MATERIAL PROVIDED:
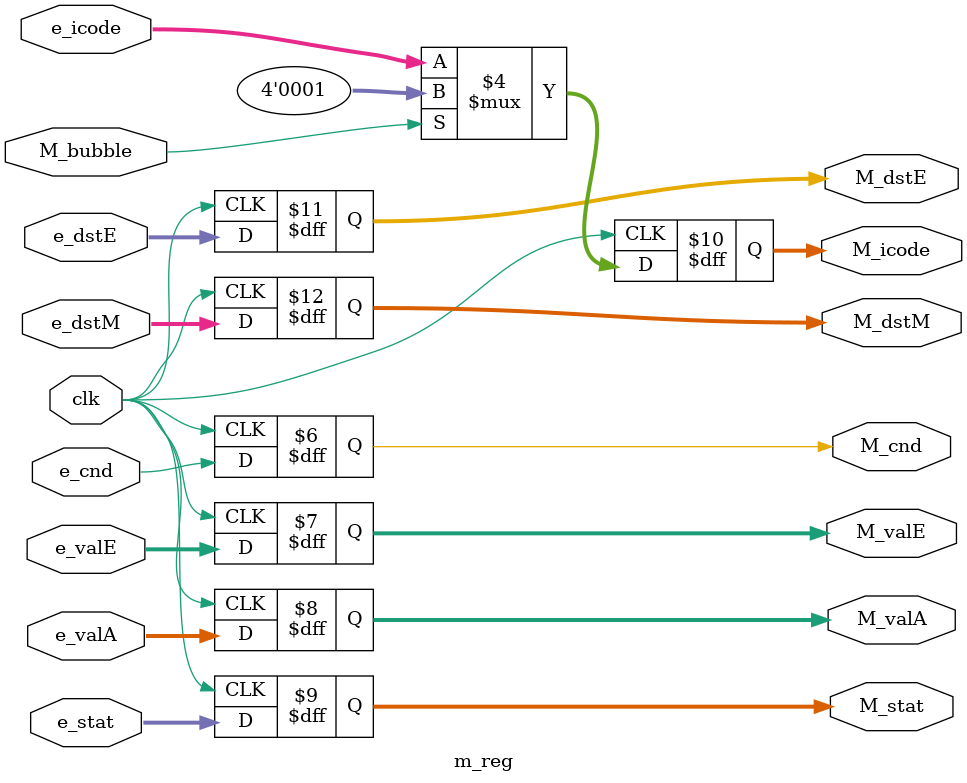
<source format=v>
module m_reg(clk, e_stat, M_stat, e_icode, M_icode, e_cnd, M_cnd, e_valE, M_valE, e_valA, M_valA, e_dstE, M_dstE, e_dstM, M_dstM,M_bubble);

input clk,M_bubble;
input  e_cnd;
input [3:0] e_stat;
input [63:0] e_valE, e_valA;
input [3:0] e_icode, e_dstE, e_dstM;

output reg M_cnd;
output reg [63:0] M_valE, M_valA;
output reg [3:0] M_stat, M_icode, M_dstE, M_dstM; 

always@(posedge clk)
    begin
        if(!M_bubble)begin
            M_icode <= e_icode;
        end
        else
            M_icode <= 4'b1;
            
        M_stat <= e_stat;
        M_cnd <= e_cnd;
        M_valE <= e_valE;
        M_valA <= e_valA;
        M_dstE <= e_dstE;
        M_dstM <= e_dstM;
    end
    
endmodule

</source>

WHAT THE TASK ASKS:
Repeat word for word the lines above that run from the line containing "output reg [63:0] M_valE, M_valA;" through the line containing "M_dstE <= e_dstE;", both ends included, and nothing else.

SOLUTION BELOW:
output reg [63:0] M_valE, M_valA;
output reg [3:0] M_stat, M_icode, M_dstE, M_dstM; 

always@(posedge clk)
    begin
        if(!M_bubble)begin
            M_icode <= e_icode;
        end
        else
            M_icode <= 4'b1;
            
        M_stat <= e_stat;
        M_cnd <= e_cnd;
        M_valE <= e_valE;
        M_valA <= e_valA;
        M_dstE <= e_dstE;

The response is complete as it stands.